··· SOURCE RECORDS

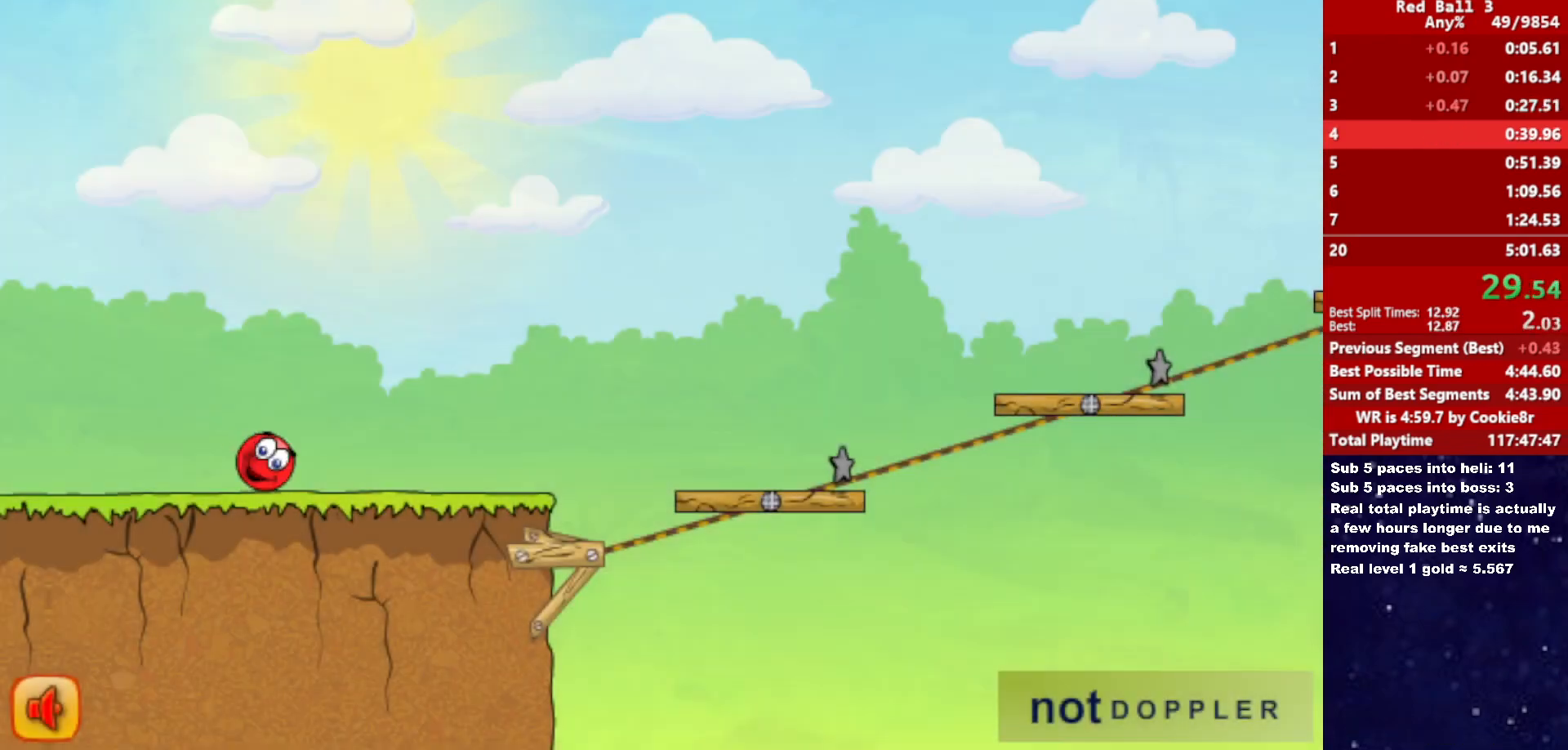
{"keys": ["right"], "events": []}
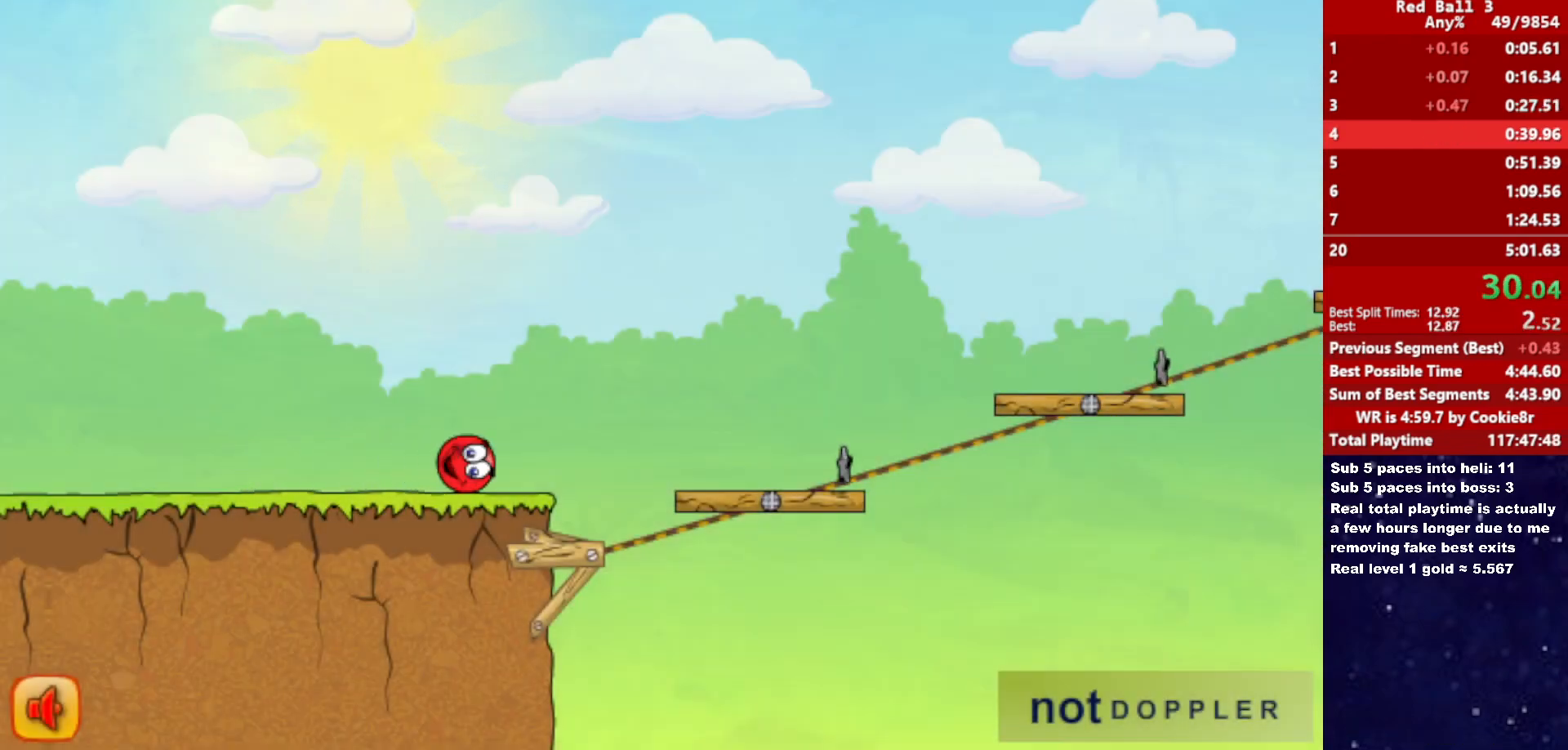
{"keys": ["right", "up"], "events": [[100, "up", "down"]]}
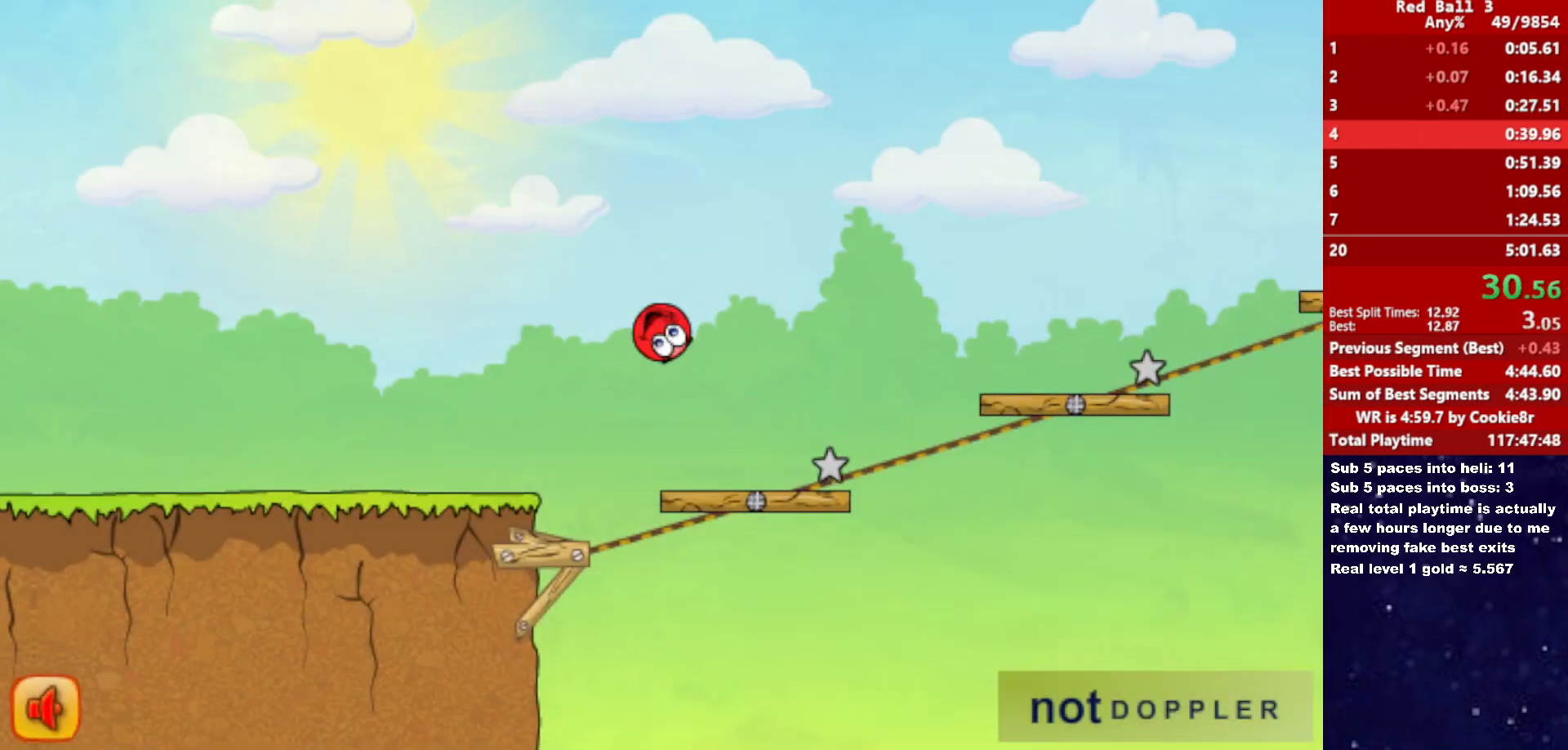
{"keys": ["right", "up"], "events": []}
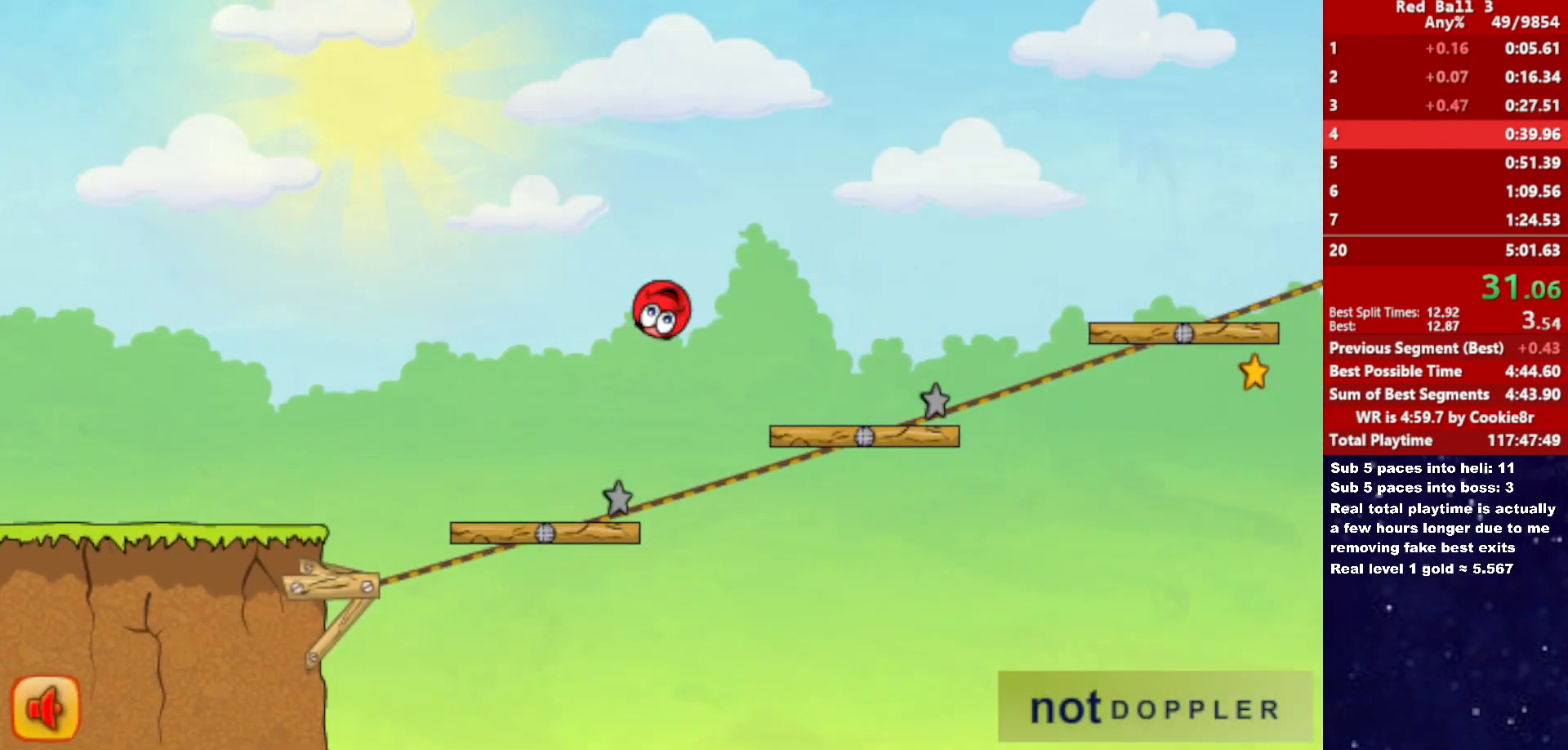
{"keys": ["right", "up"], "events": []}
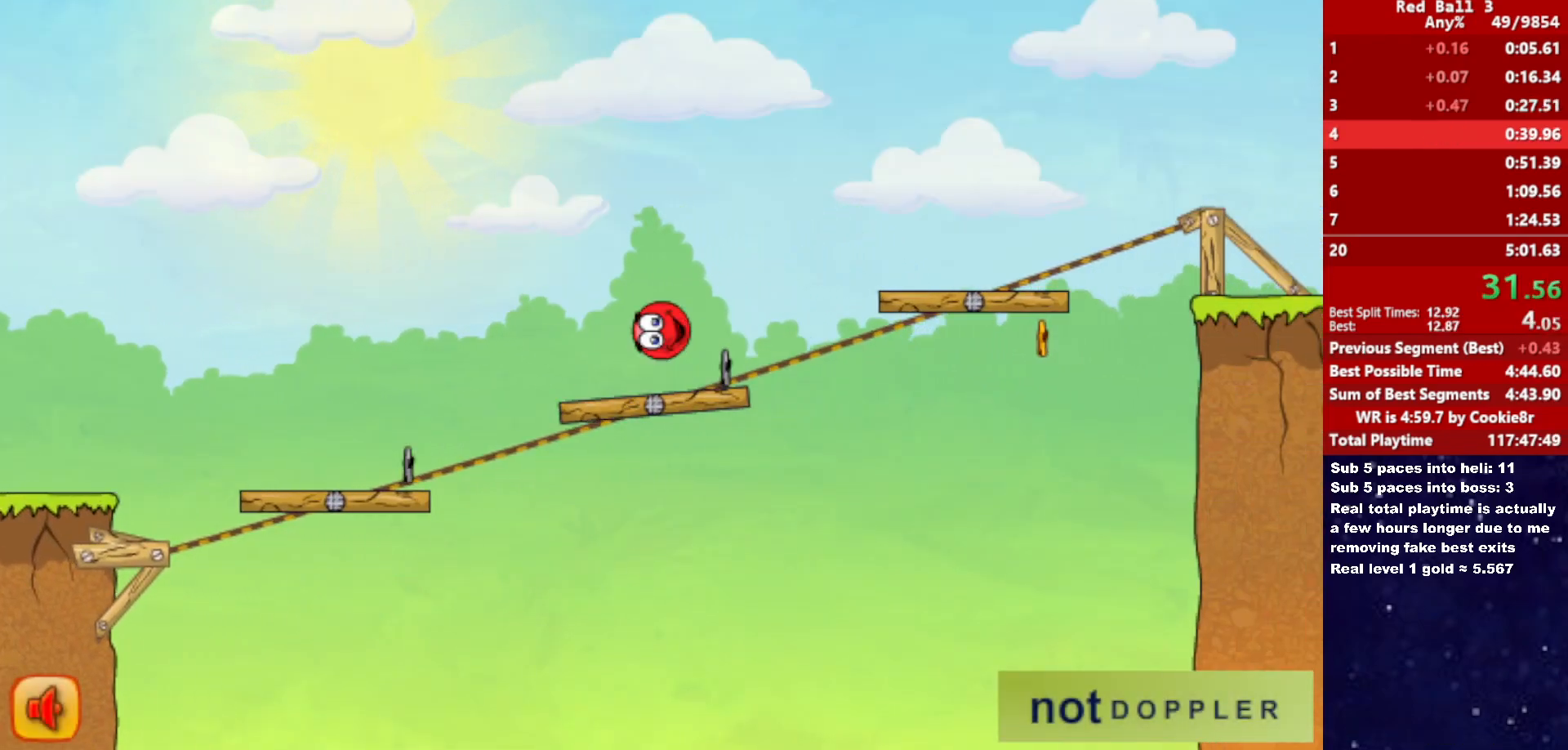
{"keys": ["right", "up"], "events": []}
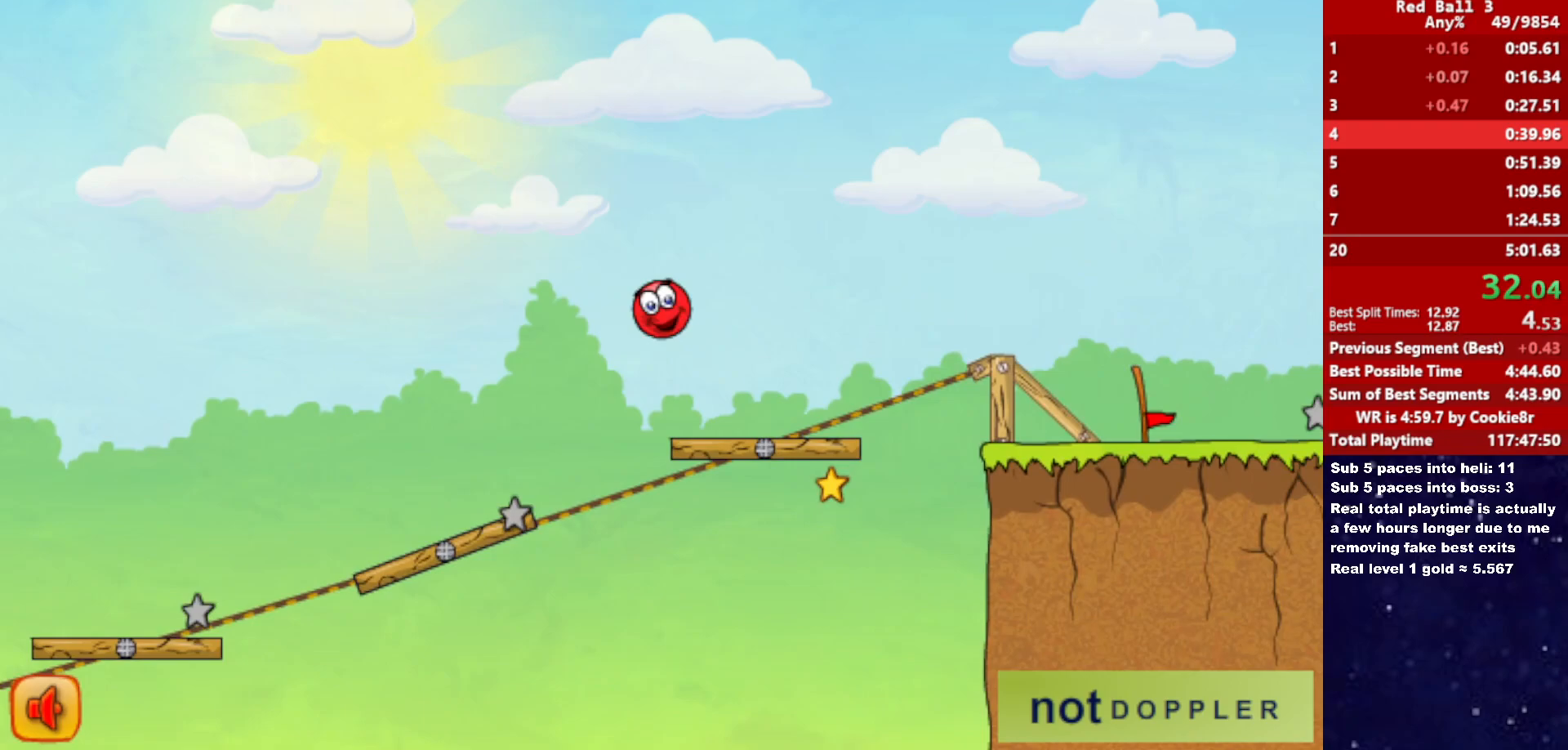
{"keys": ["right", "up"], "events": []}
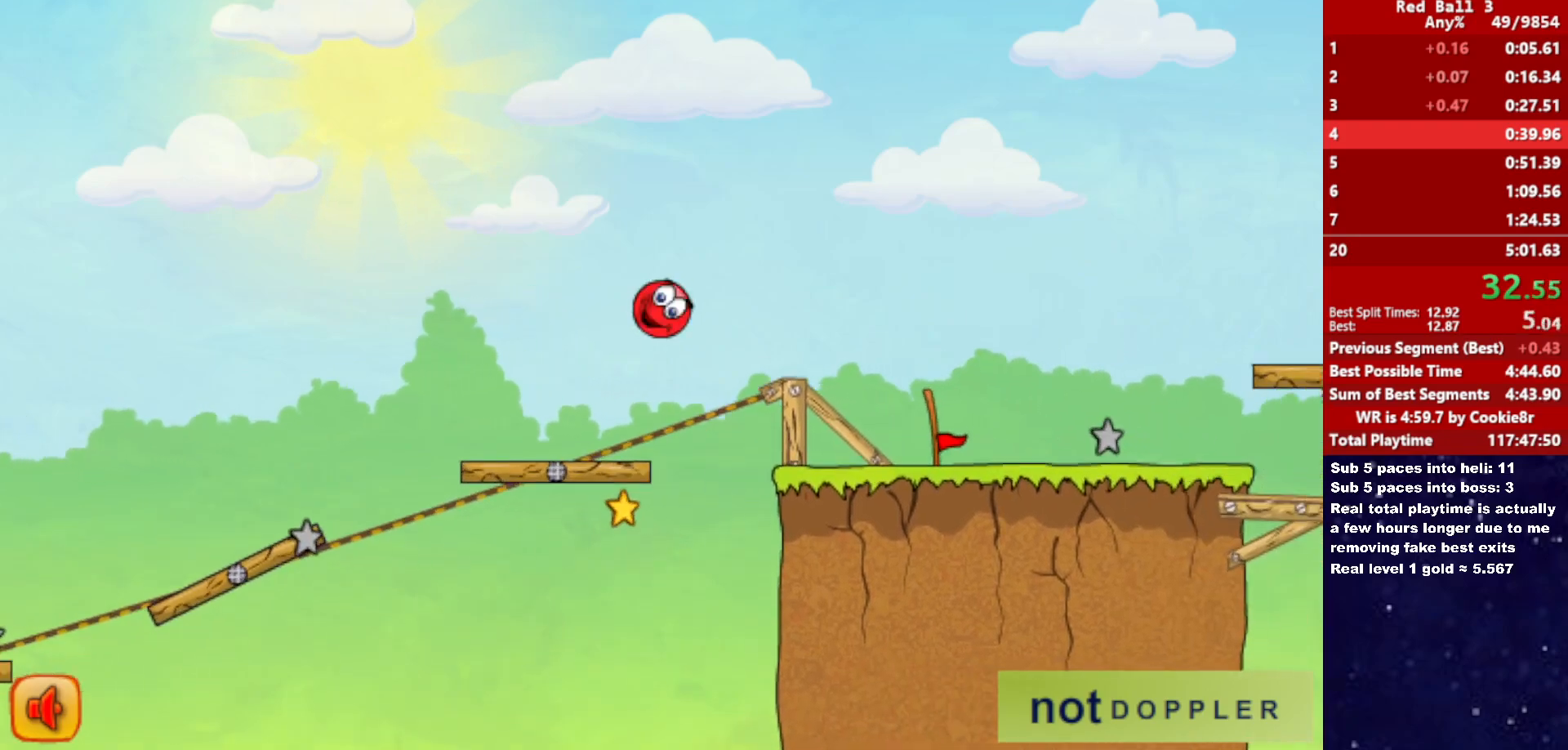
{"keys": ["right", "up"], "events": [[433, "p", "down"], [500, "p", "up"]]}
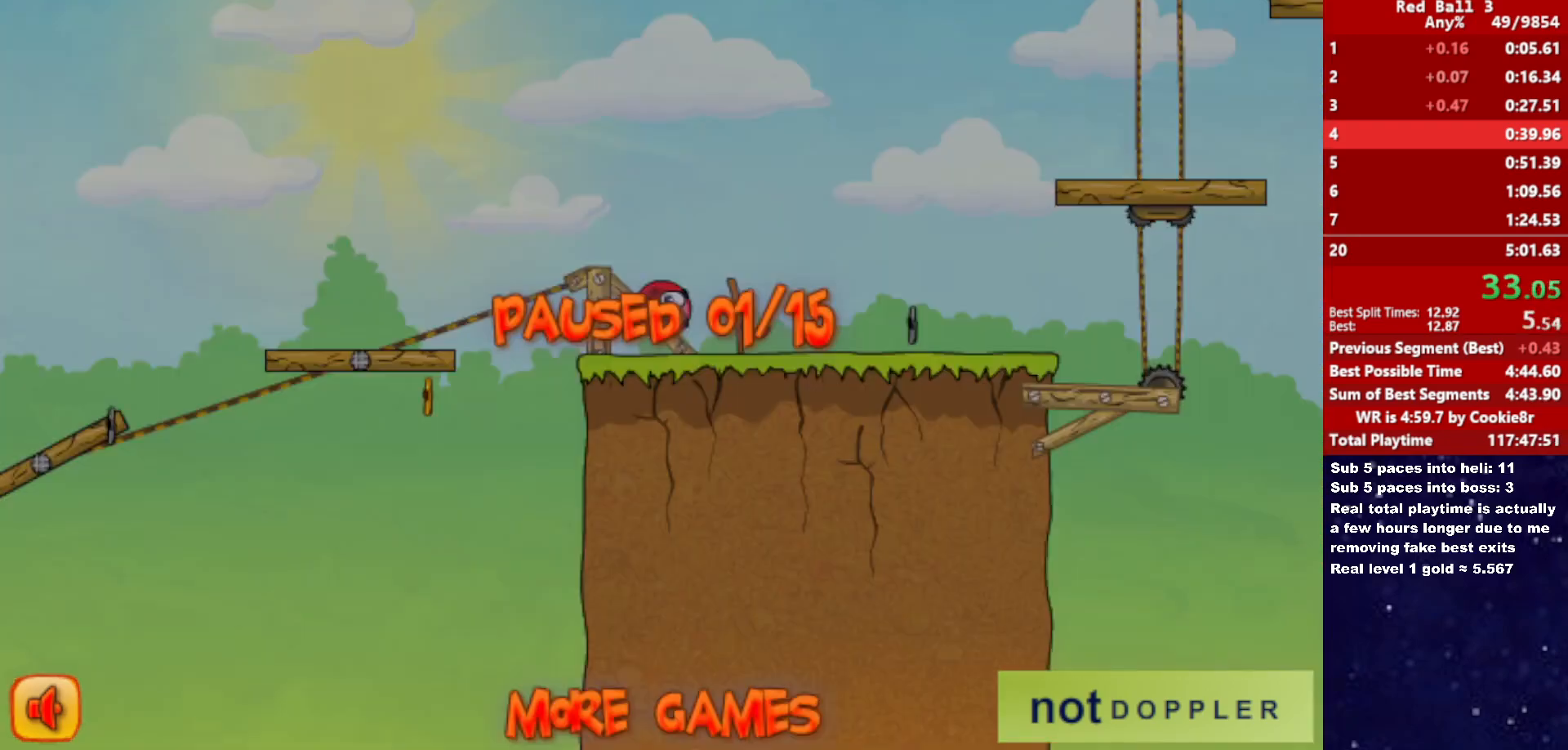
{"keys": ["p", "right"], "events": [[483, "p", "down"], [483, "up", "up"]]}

······

▶ _PROBLEM REQUIREMENTS_:
An exact copy of every entry, without pictures, should be your output.

▶ _TASK OUTPUT_:
{"keys": ["right"], "events": []}
{"keys": ["right", "up"], "events": [[100, "up", "down"]]}
{"keys": ["right", "up"], "events": []}
{"keys": ["right", "up"], "events": []}
{"keys": ["right", "up"], "events": []}
{"keys": ["right", "up"], "events": []}
{"keys": ["right", "up"], "events": [[433, "p", "down"], [500, "p", "up"]]}
{"keys": ["p", "right"], "events": [[483, "p", "down"], [483, "up", "up"]]}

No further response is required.